Start of DATA SUPPLIED

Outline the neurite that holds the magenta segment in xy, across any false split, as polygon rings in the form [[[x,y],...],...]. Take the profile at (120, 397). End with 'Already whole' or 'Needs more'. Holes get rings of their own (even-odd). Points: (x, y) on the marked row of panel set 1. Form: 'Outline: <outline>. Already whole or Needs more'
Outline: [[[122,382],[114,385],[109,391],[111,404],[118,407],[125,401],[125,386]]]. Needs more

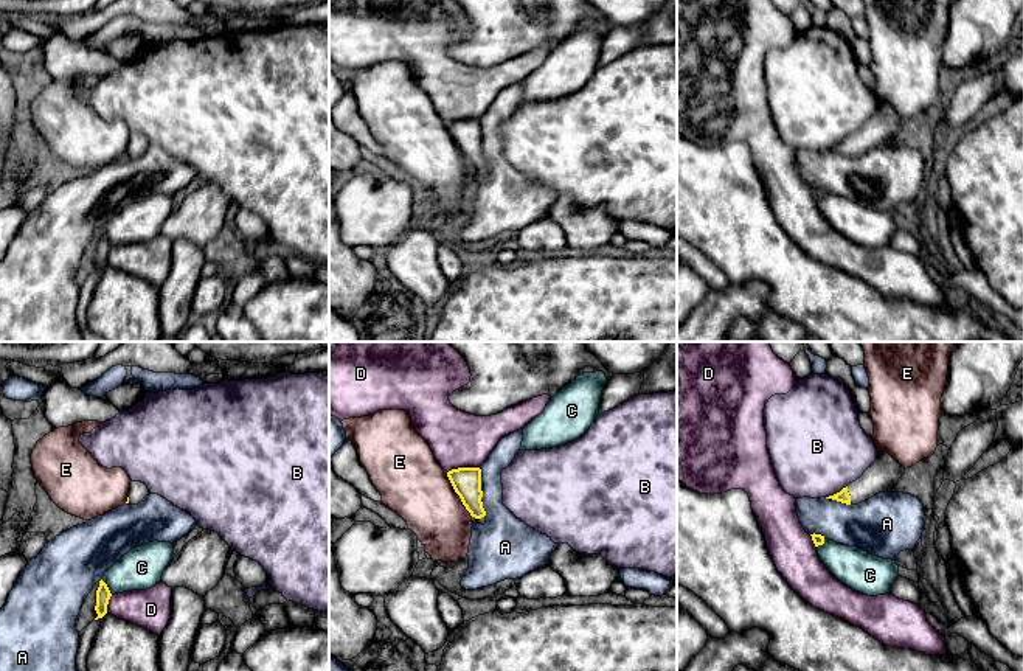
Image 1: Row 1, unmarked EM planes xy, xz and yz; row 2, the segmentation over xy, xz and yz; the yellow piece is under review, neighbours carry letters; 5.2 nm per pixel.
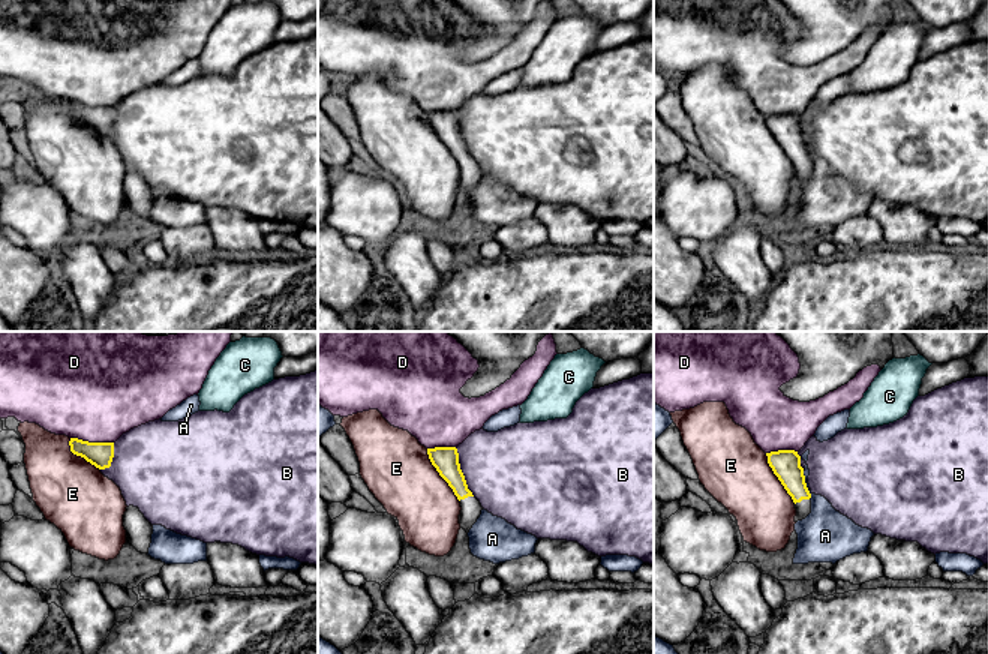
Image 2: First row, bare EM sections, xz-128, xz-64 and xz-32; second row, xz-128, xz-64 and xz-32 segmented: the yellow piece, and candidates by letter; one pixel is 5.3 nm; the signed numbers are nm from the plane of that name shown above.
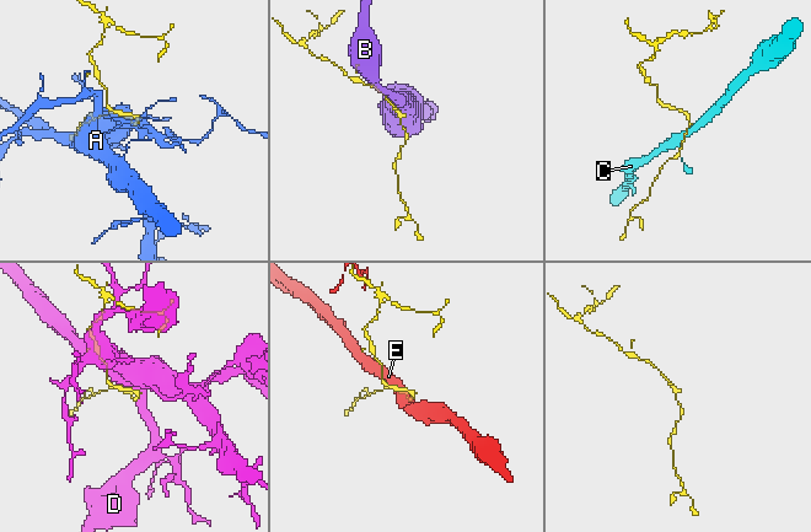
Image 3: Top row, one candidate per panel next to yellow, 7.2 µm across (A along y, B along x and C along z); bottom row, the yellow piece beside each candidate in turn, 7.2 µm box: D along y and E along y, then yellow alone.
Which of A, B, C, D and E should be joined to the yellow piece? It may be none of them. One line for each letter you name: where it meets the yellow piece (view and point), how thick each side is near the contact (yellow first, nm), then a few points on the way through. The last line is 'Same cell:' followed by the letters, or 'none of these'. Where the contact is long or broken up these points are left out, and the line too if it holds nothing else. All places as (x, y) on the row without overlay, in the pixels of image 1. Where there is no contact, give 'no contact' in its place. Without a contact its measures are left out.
Same cell: none of these

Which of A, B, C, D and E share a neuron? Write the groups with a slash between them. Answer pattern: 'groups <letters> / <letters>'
groups A / B / C / D / E

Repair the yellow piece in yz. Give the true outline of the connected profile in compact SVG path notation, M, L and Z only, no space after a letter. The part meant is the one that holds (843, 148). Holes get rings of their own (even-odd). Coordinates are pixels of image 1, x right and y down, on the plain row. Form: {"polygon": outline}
{"polygon": "M882 104L860 130L826 151L832 151L846 157L858 157L872 148L889 143L893 138L896 138L903 123L905 120L888 104Z"}

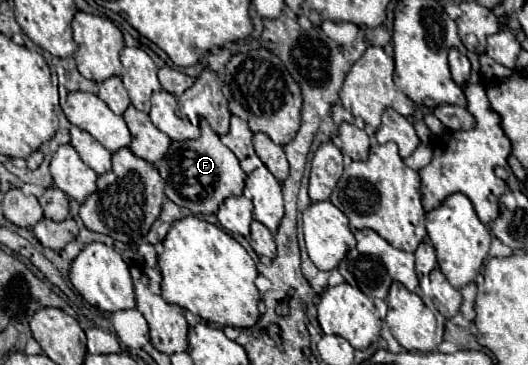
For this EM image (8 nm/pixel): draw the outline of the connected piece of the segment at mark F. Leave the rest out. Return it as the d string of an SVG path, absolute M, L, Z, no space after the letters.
M201 122L201 136L187 142L171 142L167 154L155 164L165 180L165 196L193 214L217 214L219 206L229 196L241 196L245 188L245 172L237 156L219 140L207 122Z

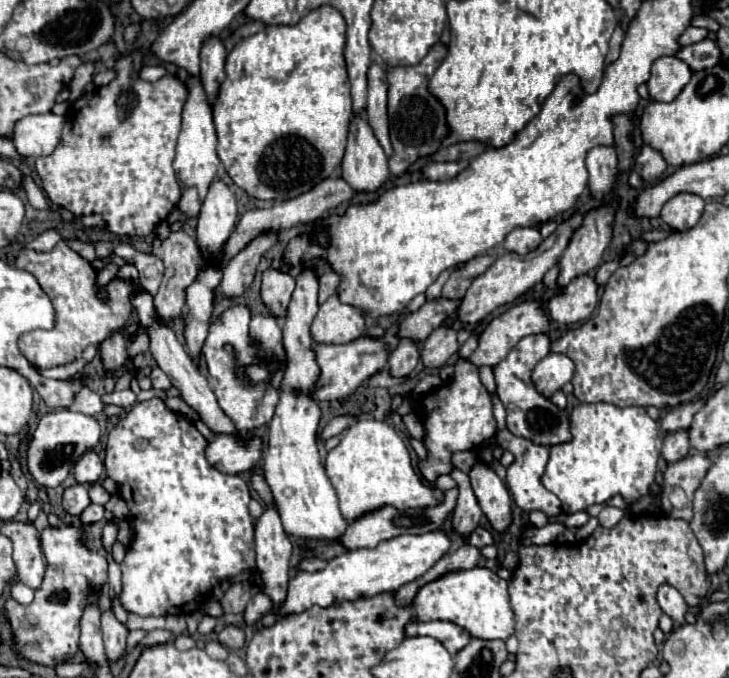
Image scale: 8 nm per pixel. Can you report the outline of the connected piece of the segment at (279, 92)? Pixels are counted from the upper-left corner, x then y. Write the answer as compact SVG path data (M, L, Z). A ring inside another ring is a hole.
M323 5L305 15L297 25L273 25L245 37L228 53L225 62L227 77L213 103L217 155L233 183L251 197L277 201L295 199L331 177L341 165L349 121L353 117L343 47L345 19L335 7Z

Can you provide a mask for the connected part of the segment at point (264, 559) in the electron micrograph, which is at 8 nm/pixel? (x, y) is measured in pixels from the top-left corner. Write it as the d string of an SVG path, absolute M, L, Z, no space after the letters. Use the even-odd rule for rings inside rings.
M259 465L253 467L253 475L251 475L251 485L253 489L257 491L257 495L261 497L261 501L265 503L265 511L261 513L261 517L255 521L255 551L257 551L257 569L263 577L263 583L265 583L265 593L271 597L271 601L275 605L279 605L285 595L287 595L287 583L289 583L289 559L291 559L291 553L293 553L293 545L287 537L287 533L283 531L283 525L281 525L281 517L279 517L279 511L273 503L273 495L271 495L271 489L267 487L267 481L265 481L265 475L263 475L263 469Z

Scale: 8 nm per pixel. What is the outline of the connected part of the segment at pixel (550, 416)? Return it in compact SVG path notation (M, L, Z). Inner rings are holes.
M545 333L541 335L529 335L523 337L511 351L509 355L497 363L493 367L495 373L495 381L497 381L497 395L507 411L507 429L517 435L517 437L525 437L531 441L537 441L539 445L555 445L555 443L563 443L571 439L569 433L569 417L565 411L559 411L549 399L545 399L543 395L539 395L533 389L531 383L531 371L535 369L535 365L549 355L549 337Z

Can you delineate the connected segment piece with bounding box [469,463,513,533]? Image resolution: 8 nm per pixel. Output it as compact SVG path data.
M485 463L475 465L469 477L471 477L473 491L477 495L479 507L483 515L489 519L491 527L499 533L507 531L513 523L513 511L511 511L511 497L505 483Z

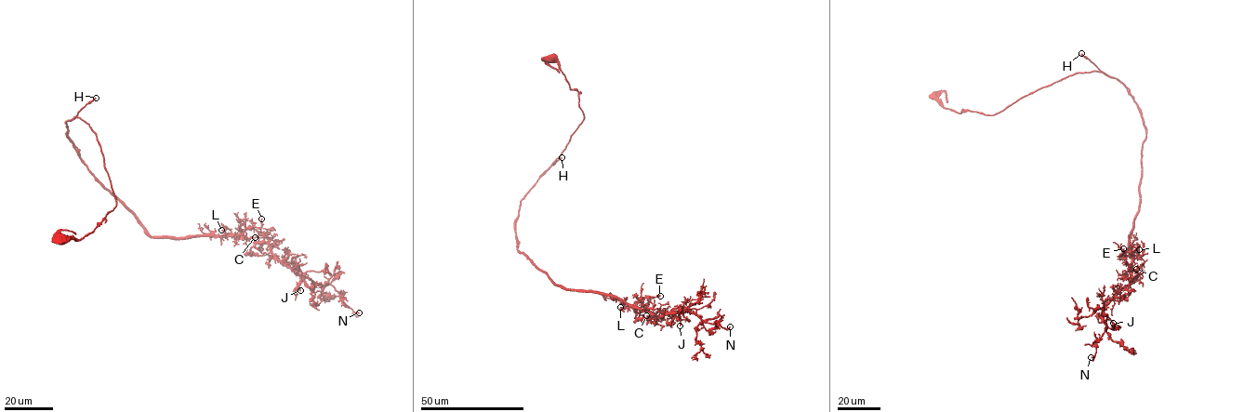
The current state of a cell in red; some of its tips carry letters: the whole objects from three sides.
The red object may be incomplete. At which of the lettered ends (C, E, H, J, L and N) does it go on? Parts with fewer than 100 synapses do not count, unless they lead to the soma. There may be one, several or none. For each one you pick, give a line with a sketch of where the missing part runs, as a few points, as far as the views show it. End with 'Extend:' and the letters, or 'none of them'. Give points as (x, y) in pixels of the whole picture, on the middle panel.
H: missing branch runs (562, 157), (592, 141), (602, 121), (602, 86), (588, 65), (576, 62), (575, 46), (618, 21)
Extend: H

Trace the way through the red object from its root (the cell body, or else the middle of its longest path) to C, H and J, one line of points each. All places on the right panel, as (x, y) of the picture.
C: (935, 96), (959, 113), (993, 115), (1077, 73), (1118, 80), (1146, 135), (1128, 248), (1131, 272), (1136, 269)
H: (935, 96), (944, 107), (959, 113), (966, 110), (995, 114), (1028, 94), (1068, 76), (1100, 71), (1081, 53)
J: (935, 96), (959, 113), (993, 115), (1077, 73), (1124, 86), (1146, 135), (1131, 283), (1103, 309), (1113, 323)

End of DATA SUPPLIED

• **ACTIVITY**:
Write out every entry above exactly, minus the pictures.

• **YOUR RESPONSE**:
Outline the neurite that holds the magenta segment in xy, across any false split, as polygon rings in the form [[[x,y],...],...]. Take the profile at (120, 397). End with 'Already whole' or 'Needs more'. Holes get rings of their own (even-odd). Points: (x, y) on the marked row of panel set 1. Form: 'Outline: <outline>. Already whole or Needs more'
Outline: [[[122,382],[114,385],[109,391],[111,404],[118,407],[125,401],[125,386]]]. Needs more

Image 1: Row 1, unmarked EM planes xy, xz and yz; row 2, the segmentation over xy, xz and yz; the yellow piece is under review, neighbours carry letters; 5.2 nm per pixel.
Image 2: First row, bare EM sections, xz-128, xz-64 and xz-32; second row, xz-128, xz-64 and xz-32 segmented: the yellow piece, and candidates by letter; one pixel is 5.3 nm; the signed numbers are nm from the plane of that name shown above.
Image 3: Top row, one candidate per panel next to yellow, 7.2 µm across (A along y, B along x and C along z); bottom row, the yellow piece beside each candidate in turn, 7.2 µm box: D along y and E along y, then yellow alone.
Which of A, B, C, D and E should be joined to the yellow piece? It may be none of them. One line for each letter you name: where it meets the yellow piece (view and point), how thick each side is near the contact (yellow first, nm), then a few points on the way through. The last line is 'Same cell:' followed by the letters, or 'none of these'. Where the contact is long or broken up these points are left out, and the line too if it holds nothing else. All places as (x, y) on the row without overlay, in the pixels of image 1. Where there is no contact, give 'no contact' in its place. Without a contact its measures are left out.
Same cell: none of these

Which of A, B, C, D and E share a neuron? Write the groups with a slash between them. Answer pattern: 'groups <letters> / <letters>'
groups A / B / C / D / E

Repair the yellow piece in yz. Give the true outline of the connected profile in compact SVG path notation, M, L and Z only, no space after a letter. The part meant is the one that holds (843, 148). Holes get rings of their own (even-odd). Coordinates are pixels of image 1, x right and y down, on the plain row. Form: {"polygon": outline}
{"polygon": "M882 104L860 130L826 151L832 151L846 157L858 157L872 148L889 143L893 138L896 138L903 123L905 120L888 104Z"}

For this EM image (8 nm/pixel): draw the outline of the connected piece of the segment at mark F. Leave the rest out. Return it as the d string of an SVG path, absolute M, L, Z, no space after the letters.
M201 122L201 136L187 142L171 142L167 154L155 164L165 180L165 196L193 214L217 214L219 206L229 196L241 196L245 188L245 172L237 156L219 140L207 122Z

Image scale: 8 nm per pixel. Can you report the outline of the connected piece of the segment at (279, 92)? Pixels are counted from the upper-left corner, x then y. Write the answer as compact SVG path data (M, L, Z). A ring inside another ring is a hole.
M323 5L305 15L297 25L273 25L245 37L228 53L225 62L227 77L213 103L217 155L233 183L251 197L277 201L295 199L331 177L341 165L349 121L353 117L343 47L345 19L335 7Z

Can you provide a mask for the connected part of the segment at point (264, 559) in the electron micrograph, which is at 8 nm/pixel? (x, y) is measured in pixels from the top-left corner. Write it as the d string of an SVG path, absolute M, L, Z, no space after the letters. Use the even-odd rule for rings inside rings.
M259 465L253 467L253 475L251 475L251 485L253 489L257 491L257 495L261 497L261 501L265 503L265 511L261 513L261 517L255 521L255 551L257 551L257 569L263 577L263 583L265 583L265 593L271 597L271 601L275 605L279 605L285 595L287 595L287 583L289 583L289 559L291 559L291 553L293 553L293 545L287 537L287 533L283 531L283 525L281 525L281 517L279 517L279 511L273 503L273 495L271 495L271 489L267 487L267 481L265 481L265 475L263 475L263 469Z

Scale: 8 nm per pixel. What is the outline of the connected part of the segment at pixel (550, 416)? Return it in compact SVG path notation (M, L, Z). Inner rings are holes.
M545 333L541 335L529 335L523 337L511 351L509 355L497 363L493 367L495 373L495 381L497 381L497 395L507 411L507 429L517 435L517 437L525 437L531 441L537 441L539 445L555 445L555 443L563 443L571 439L569 433L569 417L565 411L559 411L549 399L545 399L543 395L539 395L533 389L531 383L531 371L535 369L535 365L549 355L549 337Z

Can you delineate the connected segment piece with bounding box [469,463,513,533]? Image resolution: 8 nm per pixel. Output it as compact SVG path data.
M485 463L475 465L469 477L471 477L473 491L477 495L479 507L483 515L489 519L491 527L499 533L507 531L513 523L513 511L511 511L511 497L505 483Z

The current state of a cell in red; some of its tips carry letters: the whole objects from three sides.
The red object may be incomplete. At which of the lettered ends (C, E, H, J, L and N) does it go on? Parts with fewer than 100 synapses do not count, unless they lead to the soma. There may be one, several or none. For each one you pick, give a line with a sketch of where the missing part runs, as a few points, as far as the views show it. End with 'Extend:' and the letters, or 'none of them'. Give points as (x, y) in pixels of the whole picture, on the middle panel.
H: missing branch runs (562, 157), (592, 141), (602, 121), (602, 86), (588, 65), (576, 62), (575, 46), (618, 21)
Extend: H

Trace the way through the red object from its root (the cell body, or else the middle of its longest path) to C, H and J, one line of points each. All places on the right panel, as (x, y) of the picture.
C: (935, 96), (959, 113), (993, 115), (1077, 73), (1118, 80), (1146, 135), (1128, 248), (1131, 272), (1136, 269)
H: (935, 96), (944, 107), (959, 113), (966, 110), (995, 114), (1028, 94), (1068, 76), (1100, 71), (1081, 53)
J: (935, 96), (959, 113), (993, 115), (1077, 73), (1124, 86), (1146, 135), (1131, 283), (1103, 309), (1113, 323)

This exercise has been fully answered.